Activity: Copy out the lines of the records below, and only those lines, from the one with "2026. 07. 25" through the one with "معنادار مقیاس بهزیستی", exactly as they appear.

********

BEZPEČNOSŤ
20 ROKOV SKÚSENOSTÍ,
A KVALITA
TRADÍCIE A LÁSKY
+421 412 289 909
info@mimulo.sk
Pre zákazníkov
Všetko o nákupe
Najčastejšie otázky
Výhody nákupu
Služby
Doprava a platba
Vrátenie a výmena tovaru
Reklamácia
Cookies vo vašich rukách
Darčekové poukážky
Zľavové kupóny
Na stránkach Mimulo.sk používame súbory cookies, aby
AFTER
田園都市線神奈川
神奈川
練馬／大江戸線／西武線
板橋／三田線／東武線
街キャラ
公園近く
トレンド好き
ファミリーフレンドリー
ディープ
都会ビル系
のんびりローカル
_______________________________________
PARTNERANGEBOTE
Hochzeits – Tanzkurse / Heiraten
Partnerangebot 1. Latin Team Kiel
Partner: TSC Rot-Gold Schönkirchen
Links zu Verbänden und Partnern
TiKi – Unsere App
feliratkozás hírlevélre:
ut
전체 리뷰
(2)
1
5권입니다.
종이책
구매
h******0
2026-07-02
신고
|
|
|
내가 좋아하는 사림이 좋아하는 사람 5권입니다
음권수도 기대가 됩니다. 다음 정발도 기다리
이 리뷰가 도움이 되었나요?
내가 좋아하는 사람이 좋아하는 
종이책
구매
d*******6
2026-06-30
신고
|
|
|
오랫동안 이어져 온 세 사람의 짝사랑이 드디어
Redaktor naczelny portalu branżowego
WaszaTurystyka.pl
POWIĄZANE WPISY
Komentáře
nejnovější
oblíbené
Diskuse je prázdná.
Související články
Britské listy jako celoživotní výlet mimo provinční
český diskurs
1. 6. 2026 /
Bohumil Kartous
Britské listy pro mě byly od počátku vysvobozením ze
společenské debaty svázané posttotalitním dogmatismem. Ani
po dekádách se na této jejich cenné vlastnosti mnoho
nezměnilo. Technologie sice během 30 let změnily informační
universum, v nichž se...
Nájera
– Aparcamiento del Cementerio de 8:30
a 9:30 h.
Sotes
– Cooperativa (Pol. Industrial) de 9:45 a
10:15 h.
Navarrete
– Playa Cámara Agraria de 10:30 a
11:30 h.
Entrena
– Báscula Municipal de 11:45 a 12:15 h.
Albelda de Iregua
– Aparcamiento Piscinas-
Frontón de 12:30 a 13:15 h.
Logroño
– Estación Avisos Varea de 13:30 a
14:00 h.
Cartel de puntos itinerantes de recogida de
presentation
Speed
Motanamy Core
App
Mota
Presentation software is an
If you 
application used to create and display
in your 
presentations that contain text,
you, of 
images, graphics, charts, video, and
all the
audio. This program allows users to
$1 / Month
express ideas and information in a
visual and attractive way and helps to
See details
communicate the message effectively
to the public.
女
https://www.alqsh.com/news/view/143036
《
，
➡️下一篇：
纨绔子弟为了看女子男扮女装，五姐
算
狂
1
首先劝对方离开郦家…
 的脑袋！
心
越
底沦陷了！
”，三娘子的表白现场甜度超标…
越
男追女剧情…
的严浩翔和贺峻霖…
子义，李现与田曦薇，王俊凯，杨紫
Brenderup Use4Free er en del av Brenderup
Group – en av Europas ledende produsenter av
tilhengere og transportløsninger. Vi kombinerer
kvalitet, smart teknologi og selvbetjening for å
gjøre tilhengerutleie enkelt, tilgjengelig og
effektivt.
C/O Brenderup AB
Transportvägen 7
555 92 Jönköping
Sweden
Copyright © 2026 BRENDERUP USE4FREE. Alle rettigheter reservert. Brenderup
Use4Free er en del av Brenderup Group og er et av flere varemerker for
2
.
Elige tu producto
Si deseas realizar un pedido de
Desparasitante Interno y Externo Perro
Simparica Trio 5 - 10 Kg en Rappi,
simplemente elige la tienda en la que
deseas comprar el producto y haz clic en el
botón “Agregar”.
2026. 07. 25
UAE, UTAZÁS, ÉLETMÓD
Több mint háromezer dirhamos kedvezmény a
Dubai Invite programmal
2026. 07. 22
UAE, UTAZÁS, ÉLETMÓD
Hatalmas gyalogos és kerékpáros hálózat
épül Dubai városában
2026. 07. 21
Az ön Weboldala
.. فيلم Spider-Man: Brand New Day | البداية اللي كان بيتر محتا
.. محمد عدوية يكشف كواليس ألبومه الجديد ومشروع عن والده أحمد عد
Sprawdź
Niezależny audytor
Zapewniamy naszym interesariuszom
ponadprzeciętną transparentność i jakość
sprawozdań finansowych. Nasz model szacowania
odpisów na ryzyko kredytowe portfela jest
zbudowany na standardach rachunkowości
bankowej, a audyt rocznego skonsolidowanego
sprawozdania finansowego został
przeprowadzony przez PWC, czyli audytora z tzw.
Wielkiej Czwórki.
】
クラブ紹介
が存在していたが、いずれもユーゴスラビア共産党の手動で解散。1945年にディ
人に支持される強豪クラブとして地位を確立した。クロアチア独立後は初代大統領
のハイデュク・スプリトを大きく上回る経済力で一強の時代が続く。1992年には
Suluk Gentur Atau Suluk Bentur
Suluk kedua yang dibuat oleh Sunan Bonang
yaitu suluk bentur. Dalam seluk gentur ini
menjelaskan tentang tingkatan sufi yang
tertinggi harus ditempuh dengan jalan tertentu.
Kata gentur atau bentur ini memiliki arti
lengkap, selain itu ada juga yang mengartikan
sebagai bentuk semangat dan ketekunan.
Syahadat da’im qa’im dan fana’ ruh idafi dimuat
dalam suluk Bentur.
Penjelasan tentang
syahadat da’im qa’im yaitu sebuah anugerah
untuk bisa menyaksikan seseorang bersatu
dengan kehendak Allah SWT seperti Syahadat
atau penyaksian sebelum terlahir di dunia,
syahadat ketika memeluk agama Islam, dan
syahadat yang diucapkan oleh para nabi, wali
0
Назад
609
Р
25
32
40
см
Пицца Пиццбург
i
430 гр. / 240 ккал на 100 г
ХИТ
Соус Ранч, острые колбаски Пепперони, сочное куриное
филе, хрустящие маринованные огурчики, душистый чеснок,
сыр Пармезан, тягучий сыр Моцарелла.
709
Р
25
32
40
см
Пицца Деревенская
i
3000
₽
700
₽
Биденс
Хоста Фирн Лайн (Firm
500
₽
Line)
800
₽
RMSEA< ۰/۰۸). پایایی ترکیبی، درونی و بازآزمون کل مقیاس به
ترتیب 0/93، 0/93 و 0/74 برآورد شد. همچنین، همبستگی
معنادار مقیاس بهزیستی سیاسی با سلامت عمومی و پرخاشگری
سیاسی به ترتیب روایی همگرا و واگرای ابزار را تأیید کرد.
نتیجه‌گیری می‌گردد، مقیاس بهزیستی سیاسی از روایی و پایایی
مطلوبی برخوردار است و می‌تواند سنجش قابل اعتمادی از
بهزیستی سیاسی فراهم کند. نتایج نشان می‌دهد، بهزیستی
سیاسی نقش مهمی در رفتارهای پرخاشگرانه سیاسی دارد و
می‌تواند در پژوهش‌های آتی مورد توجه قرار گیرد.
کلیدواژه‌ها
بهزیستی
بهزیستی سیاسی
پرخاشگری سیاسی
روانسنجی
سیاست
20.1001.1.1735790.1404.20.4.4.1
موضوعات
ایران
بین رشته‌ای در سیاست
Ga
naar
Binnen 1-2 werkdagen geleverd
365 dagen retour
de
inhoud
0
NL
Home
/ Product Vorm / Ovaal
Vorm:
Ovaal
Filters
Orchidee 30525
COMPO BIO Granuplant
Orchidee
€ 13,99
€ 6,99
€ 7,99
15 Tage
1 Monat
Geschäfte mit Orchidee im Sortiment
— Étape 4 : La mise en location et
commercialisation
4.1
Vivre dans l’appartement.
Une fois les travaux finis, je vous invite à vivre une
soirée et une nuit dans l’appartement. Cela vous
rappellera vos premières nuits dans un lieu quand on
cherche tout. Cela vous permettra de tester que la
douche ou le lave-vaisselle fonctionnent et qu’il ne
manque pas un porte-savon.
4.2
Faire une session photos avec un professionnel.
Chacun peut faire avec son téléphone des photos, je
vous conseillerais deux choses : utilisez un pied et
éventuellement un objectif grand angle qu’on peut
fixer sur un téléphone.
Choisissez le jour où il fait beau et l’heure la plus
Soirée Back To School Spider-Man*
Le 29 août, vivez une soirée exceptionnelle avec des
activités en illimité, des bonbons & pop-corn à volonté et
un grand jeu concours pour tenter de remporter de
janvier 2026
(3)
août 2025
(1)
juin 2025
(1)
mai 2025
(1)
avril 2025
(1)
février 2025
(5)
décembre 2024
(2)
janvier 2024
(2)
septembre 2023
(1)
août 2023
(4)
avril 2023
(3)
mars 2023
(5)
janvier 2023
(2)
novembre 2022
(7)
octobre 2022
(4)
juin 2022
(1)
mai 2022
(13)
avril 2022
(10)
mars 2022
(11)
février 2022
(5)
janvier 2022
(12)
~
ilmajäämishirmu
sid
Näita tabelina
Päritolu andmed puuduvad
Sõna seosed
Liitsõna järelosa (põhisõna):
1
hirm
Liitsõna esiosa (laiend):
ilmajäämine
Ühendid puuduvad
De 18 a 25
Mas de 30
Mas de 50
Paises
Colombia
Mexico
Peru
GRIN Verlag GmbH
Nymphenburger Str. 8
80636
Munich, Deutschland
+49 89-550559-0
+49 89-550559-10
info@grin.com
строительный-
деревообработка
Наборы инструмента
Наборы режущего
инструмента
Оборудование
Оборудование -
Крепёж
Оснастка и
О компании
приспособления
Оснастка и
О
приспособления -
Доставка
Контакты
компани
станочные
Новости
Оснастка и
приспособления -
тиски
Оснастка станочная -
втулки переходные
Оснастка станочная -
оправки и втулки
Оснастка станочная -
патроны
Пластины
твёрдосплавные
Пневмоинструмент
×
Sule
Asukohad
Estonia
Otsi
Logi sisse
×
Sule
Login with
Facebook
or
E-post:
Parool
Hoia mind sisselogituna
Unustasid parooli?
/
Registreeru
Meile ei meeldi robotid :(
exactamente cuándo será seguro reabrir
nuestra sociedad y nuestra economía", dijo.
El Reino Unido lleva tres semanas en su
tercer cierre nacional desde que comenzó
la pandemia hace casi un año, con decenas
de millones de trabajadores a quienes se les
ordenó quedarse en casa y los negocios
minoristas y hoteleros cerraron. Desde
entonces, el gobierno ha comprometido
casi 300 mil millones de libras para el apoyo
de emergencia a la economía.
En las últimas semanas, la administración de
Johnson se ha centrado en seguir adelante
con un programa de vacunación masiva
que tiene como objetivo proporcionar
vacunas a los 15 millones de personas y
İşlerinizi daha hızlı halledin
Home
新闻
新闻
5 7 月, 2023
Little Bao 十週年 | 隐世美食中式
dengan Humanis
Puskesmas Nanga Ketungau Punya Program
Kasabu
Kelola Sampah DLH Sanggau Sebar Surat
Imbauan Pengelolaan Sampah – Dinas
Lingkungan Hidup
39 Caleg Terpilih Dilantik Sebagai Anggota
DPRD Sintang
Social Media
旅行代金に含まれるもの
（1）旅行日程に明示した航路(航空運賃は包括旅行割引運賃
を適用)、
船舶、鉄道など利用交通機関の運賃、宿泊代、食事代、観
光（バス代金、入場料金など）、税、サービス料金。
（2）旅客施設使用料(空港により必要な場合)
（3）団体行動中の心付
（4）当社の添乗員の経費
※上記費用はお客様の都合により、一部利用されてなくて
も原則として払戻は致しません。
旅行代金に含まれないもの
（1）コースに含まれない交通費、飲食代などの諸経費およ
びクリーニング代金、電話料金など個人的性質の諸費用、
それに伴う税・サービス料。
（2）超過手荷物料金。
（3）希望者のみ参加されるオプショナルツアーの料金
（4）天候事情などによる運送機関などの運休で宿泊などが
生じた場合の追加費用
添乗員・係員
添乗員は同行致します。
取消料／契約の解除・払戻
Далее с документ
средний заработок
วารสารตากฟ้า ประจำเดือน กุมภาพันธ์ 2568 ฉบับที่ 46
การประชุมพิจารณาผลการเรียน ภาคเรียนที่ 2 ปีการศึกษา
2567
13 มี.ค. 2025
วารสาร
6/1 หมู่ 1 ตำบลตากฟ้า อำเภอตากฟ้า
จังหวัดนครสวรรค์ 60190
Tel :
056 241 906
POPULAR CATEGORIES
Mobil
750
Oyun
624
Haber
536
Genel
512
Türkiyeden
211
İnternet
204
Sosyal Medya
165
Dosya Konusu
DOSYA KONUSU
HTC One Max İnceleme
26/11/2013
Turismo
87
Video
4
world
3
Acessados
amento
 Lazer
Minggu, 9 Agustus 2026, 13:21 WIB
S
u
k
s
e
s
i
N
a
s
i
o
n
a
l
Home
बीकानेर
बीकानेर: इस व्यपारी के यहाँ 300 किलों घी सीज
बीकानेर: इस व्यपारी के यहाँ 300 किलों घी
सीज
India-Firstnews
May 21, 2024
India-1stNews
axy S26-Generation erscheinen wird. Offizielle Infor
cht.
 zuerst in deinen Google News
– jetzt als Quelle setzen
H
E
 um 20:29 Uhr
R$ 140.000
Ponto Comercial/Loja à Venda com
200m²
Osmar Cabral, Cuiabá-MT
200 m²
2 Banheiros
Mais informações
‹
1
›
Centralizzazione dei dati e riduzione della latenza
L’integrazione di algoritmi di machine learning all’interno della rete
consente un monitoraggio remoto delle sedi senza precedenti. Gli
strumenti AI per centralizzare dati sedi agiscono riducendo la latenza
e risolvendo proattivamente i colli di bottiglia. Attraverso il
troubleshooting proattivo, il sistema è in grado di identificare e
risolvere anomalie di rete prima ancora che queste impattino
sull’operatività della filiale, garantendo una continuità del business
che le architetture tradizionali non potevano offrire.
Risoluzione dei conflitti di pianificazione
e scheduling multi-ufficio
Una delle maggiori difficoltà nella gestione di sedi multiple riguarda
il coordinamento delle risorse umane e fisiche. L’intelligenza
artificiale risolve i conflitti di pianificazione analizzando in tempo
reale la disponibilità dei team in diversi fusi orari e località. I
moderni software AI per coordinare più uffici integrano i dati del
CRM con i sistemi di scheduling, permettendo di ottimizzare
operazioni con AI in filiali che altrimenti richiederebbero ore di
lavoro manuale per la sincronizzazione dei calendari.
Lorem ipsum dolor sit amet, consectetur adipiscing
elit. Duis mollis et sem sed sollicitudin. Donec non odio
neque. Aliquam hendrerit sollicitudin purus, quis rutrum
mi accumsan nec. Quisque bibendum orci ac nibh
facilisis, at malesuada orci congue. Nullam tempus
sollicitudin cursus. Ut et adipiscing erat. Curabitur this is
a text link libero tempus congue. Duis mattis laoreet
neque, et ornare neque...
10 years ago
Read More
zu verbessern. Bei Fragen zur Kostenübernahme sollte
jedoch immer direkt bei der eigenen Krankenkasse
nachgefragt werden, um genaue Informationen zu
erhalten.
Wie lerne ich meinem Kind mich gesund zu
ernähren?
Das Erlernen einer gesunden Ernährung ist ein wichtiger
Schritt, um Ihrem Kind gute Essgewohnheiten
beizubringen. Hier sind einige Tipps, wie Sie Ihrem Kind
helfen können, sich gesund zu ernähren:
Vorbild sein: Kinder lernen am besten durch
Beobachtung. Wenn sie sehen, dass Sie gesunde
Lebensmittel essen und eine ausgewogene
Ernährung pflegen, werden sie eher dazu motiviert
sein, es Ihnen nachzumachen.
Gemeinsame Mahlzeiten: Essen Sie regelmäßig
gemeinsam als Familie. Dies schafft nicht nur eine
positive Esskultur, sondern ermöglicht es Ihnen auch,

********

Completed task:
2026. 07. 25
UAE, UTAZÁS, ÉLETMÓD
Több mint háromezer dirhamos kedvezmény a
Dubai Invite programmal
2026. 07. 22
UAE, UTAZÁS, ÉLETMÓD
Hatalmas gyalogos és kerékpáros hálózat
épül Dubai városában
2026. 07. 21
Az ön Weboldala
.. فيلم Spider-Man: Brand New Day | البداية اللي كان بيتر محتا
.. محمد عدوية يكشف كواليس ألبومه الجديد ومشروع عن والده أحمد عد
Sprawdź
Niezależny audytor
Zapewniamy naszym interesariuszom
ponadprzeciętną transparentność i jakość
sprawozdań finansowych. Nasz model szacowania
odpisów na ryzyko kredytowe portfela jest
zbudowany na standardach rachunkowości
bankowej, a audyt rocznego skonsolidowanego
sprawozdania finansowego został
przeprowadzony przez PWC, czyli audytora z tzw.
Wielkiej Czwórki.
】
クラブ紹介
が存在していたが、いずれもユーゴスラビア共産党の手動で解散。1945年にディ
人に支持される強豪クラブとして地位を確立した。クロアチア独立後は初代大統領
のハイデュク・スプリトを大きく上回る経済力で一強の時代が続く。1992年には
Suluk Gentur Atau Suluk Bentur
Suluk kedua yang dibuat oleh Sunan Bonang
yaitu suluk bentur. Dalam seluk gentur ini
menjelaskan tentang tingkatan sufi yang
tertinggi harus ditempuh dengan jalan tertentu.
Kata gentur atau bentur ini memiliki arti
lengkap, selain itu ada juga yang mengartikan
sebagai bentuk semangat dan ketekunan.
Syahadat da’im qa’im dan fana’ ruh idafi dimuat
dalam suluk Bentur.
Penjelasan tentang
syahadat da’im qa’im yaitu sebuah anugerah
untuk bisa menyaksikan seseorang bersatu
dengan kehendak Allah SWT seperti Syahadat
atau penyaksian sebelum terlahir di dunia,
syahadat ketika memeluk agama Islam, dan
syahadat yang diucapkan oleh para nabi, wali
0
Назад
609
Р
25
32
40
см
Пицца Пиццбург
i
430 гр. / 240 ккал на 100 г
ХИТ
Соус Ранч, острые колбаски Пепперони, сочное куриное
филе, хрустящие маринованные огурчики, душистый чеснок,
сыр Пармезан, тягучий сыр Моцарелла.
709
Р
25
32
40
см
Пицца Деревенская
i
3000
₽
700
₽
Биденс
Хоста Фирн Лайн (Firm
500
₽
Line)
800
₽
RMSEA< ۰/۰۸). پایایی ترکیبی، درونی و بازآزمون کل مقیاس به
ترتیب 0/93، 0/93 و 0/74 برآورد شد. همچنین، همبستگی
معنادار مقیاس بهزیستی سیاسی با سلامت عمومی و پرخاشگری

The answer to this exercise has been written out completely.